> TRAVAIL DEMANDÉ
Reproduisez fidèlement le passage du texte sur le Moyen-Orient compris entre « Le Hamas, retranché » et « quasi indifférence générale. », ces deux segments inclus.

> TEXTE DU DOCUMENT
......

Moyen-Orient : L’engrenage infernal

Moyen-Orient : L’engrenage infernal

Le Moyen-Orient reste fidèle à ses anciennes dynamiques : une poudrière prête à exploser à la moindre étincelle. 

La guerre entre Israël et le Hamas, que l’on a bien du mal à qualifier de simple «conflit», tant elle semble enracinée dans une logique d’intransigeance réciproque, est une partie de ce vaste tableau qu’est le Moyen-Orient. Depuis des décennies, les hostilités entre ces deux entités se succèdent avec une régularité presque mécanique. Et chaque nouvelle flambée de violence amène son lot d’escalades, de ripostes, d’attaques meurtrières, d’indignation internationale, et de… rien. Parce qu’au fond, au-delà de la rhétorique enflammée et des manœuvres diplomatiques, la question reste entière : comment sortir de cette impasse où chacun campe sur ses positions, l’arme à la main ?

Le Hamas, retranché dans la bande de Gaza, mène une guerre d’usure contre Israël. De l’autre côté, l’Etat israélien, fort de sa technologie militaire avancée et du soutien américain, riposte avec une puissance disproportionnée qui provoque souvent des dégâts collatéraux massifs. A Gaza, dans ce qu'on peut qualifier de génocide, près de 42.000 Palestiniens ont été tués depuis le 7 octobre 2023, en majorité des civils, dans une quasi indifférence générale. 

Le Hezbollah dans la danse

Comme si cela ne suffisait pas, le Hezbollah complique encore la donne. Installée au sud du Liban, cette milice chiite, financée et armée par l’Iran, représente une épine dans le pied d’Israël. Leur hostilité mutuelle n’est un secret pour personne, et chaque mouvement dans l’arène israélo-palestinienne entraîne potentiellement le Hezbollah dans la danse.
D’ailleurs, depuis le début de la guerre entre le Hamas et Israël, le conflit Israël-Hezbollah s’est envenimé, avec une escalade meurtrière ces derniers jours.

......

> DONNÉES FOURNIES
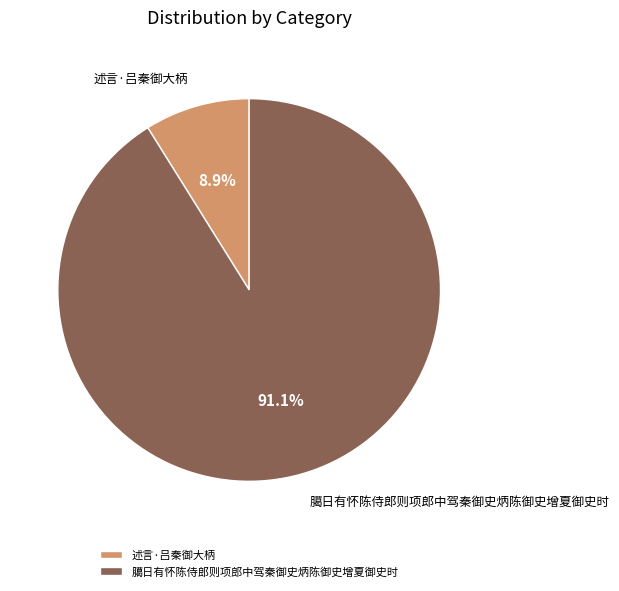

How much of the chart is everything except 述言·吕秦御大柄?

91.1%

......

> ZONE DE RÉPONSE
Le Hamas, retranché dans la bande de Gaza, mène une guerre d’usure contre Israël. De l’autre côté, l’Etat israélien, fort de sa technologie militaire avancée et du soutien américain, riposte avec une puissance disproportionnée qui provoque souvent des dégâts collatéraux massifs. A Gaza, dans ce qu'on peut qualifier de génocide, près de 42.000 Palestiniens ont été tués depuis le 7 octobre 2023, en majorité des civils, dans une quasi indifférence générale.